Андреа поворачивается к Юнатану, спрашивает, что думает он. Юнатан, как обычно, думает долго. Она вкладывает руку ему в ладонь, и он держит ее необычайно осторожно. Как будто рука Андреа – драгоценный дар, а не просто жалкая часть тела.

– Мне кажется, надо быть максимально откровенной. То есть я думаю, что есть разница между искренней откровенностью и вынужденной. Не надо выставлять напоказ все, когда дело касается любви, то есть обоих, надо делиться всем.

– Ну а если я сделала глупость и понимаю, что он уйдет, если узнает?

Андреа смотрит в его большущие глаза, он улыбается:

– Значит, просто не надо делать глупостей.

Часть первая

Больница

(1993)

А может быть, все началось здесь. Первая сцена.

На кровати в одной из комнат большого бетонного здания в Университетском городке лежит Андреа и прислушивается к обеденным звукам. Со звяканьем прибывают контейнеры с калориями, еду доставляют из подвала, с кряхтеньем и смешками, из лифта на кухню, а там ставят на плитки. Голодные руки помогают носить. Андреа обычно стоит в сторонке, делает вид, будто ей все равно, будто никакой опасности нет, пытается равнодушно улыбаться. Берет свой поднос, на котором уже лежит еда, садится.

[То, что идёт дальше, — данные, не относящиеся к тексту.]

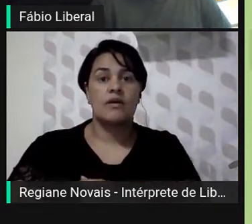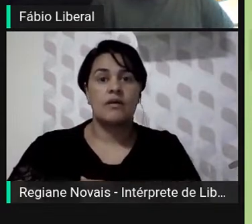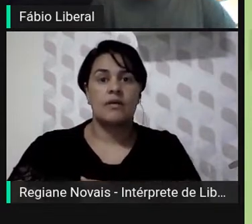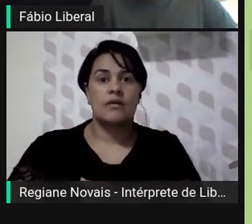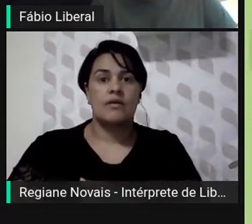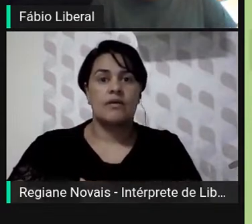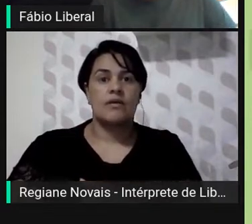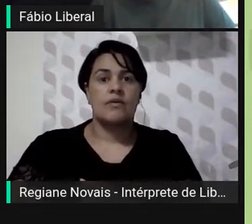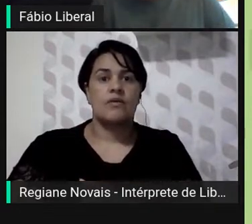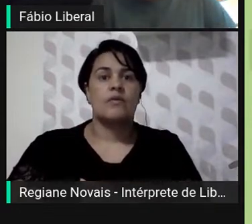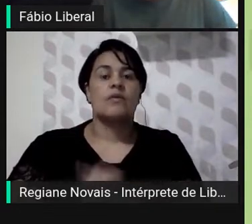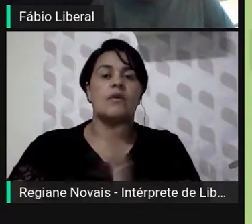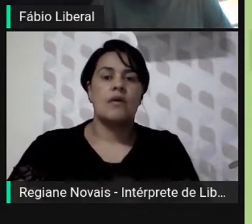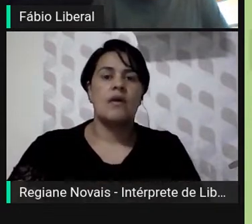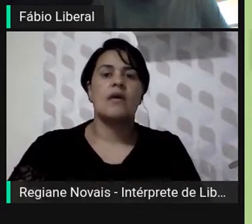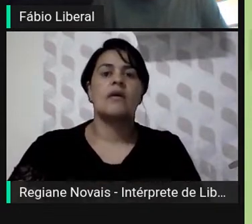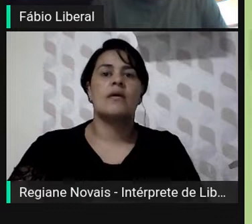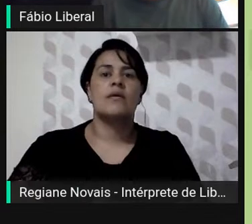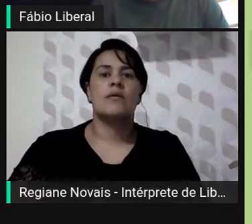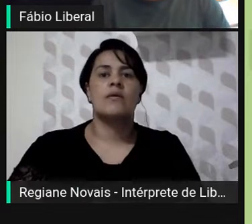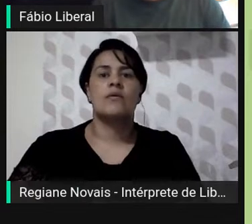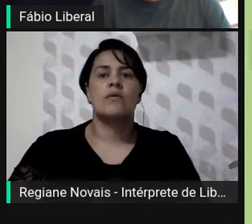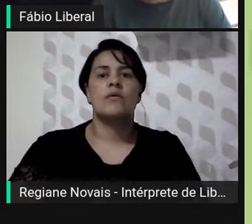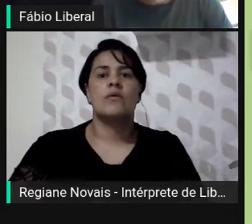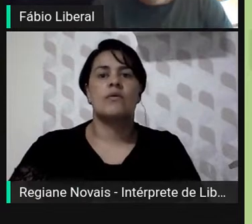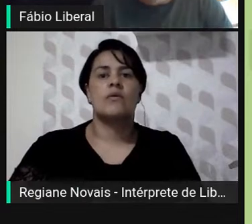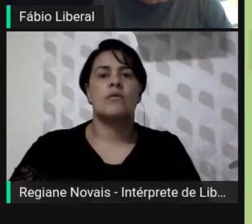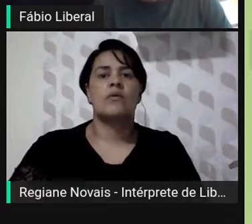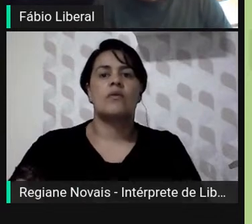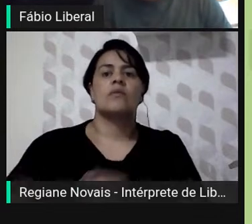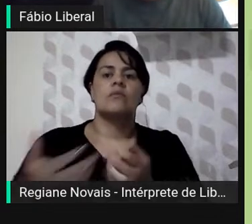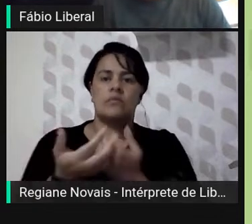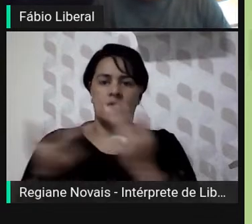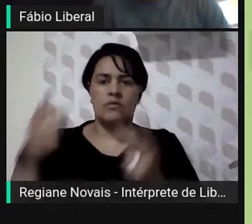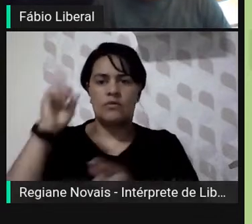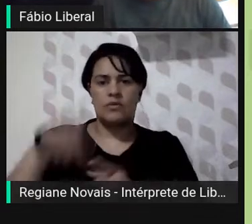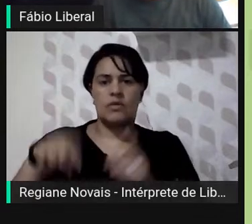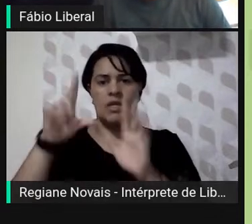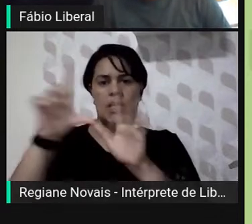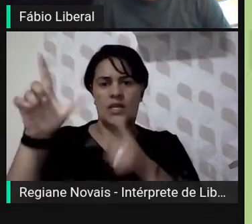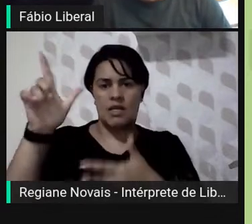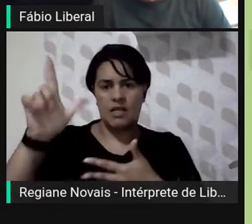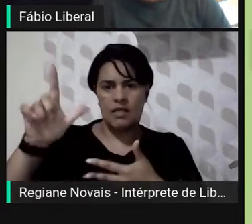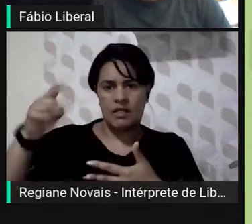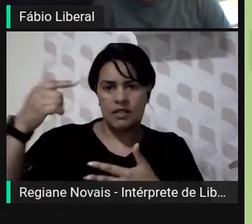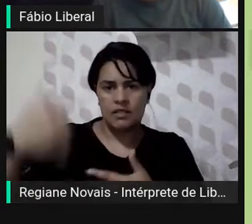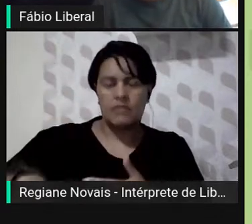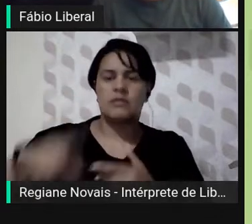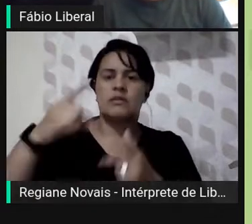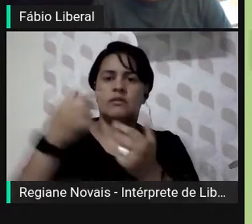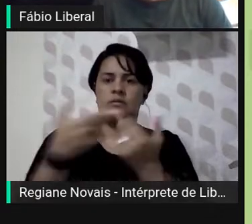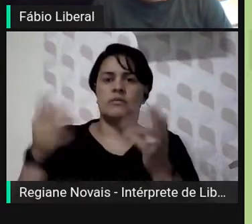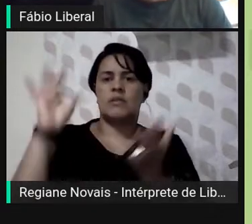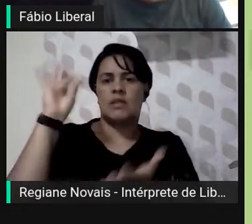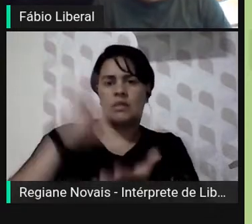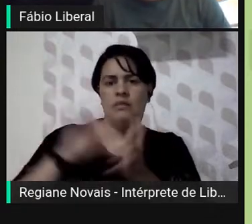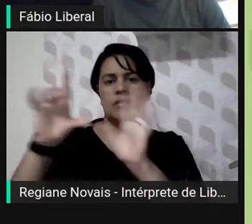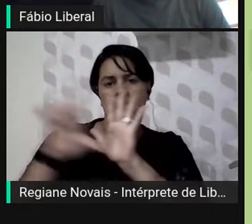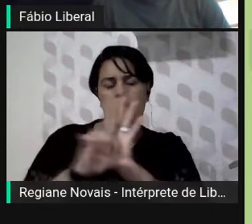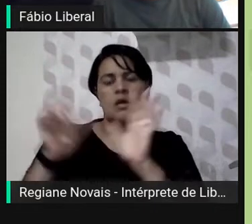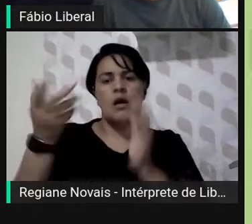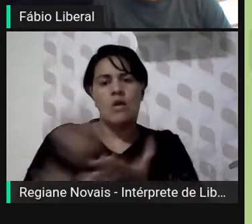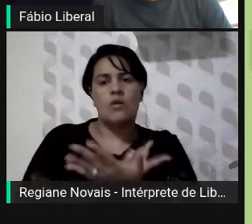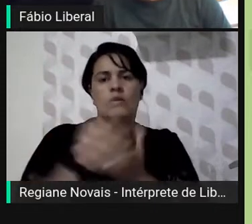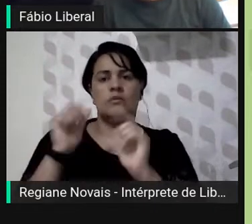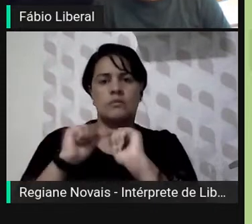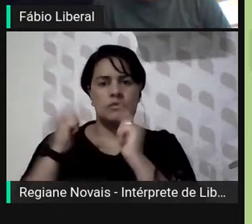realizada sob fundamentação normativa, constitucional, legal, regimental, e ocorre em situação de assembleia, em sessões plenárias, em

И тут откуда ни возьмись – Каспер: стоит, ссутулившись, у плиток со скудной пищей. Лицо скрыто длинными, необычайно желтыми волосами. Андреа сидит в маленьком зале рядом с какой-то девицей, еще более стройной, чем она сама, обе ковыряются в тарелках, и Андреа вздыхает, а Та-что-стройнее смеется и болтает, прячет еду в салфетку и роняет на пол, когда никто не видит. Андреа видит. Но она, пожалуй, и есть никто. Каспер садится за пустой столик.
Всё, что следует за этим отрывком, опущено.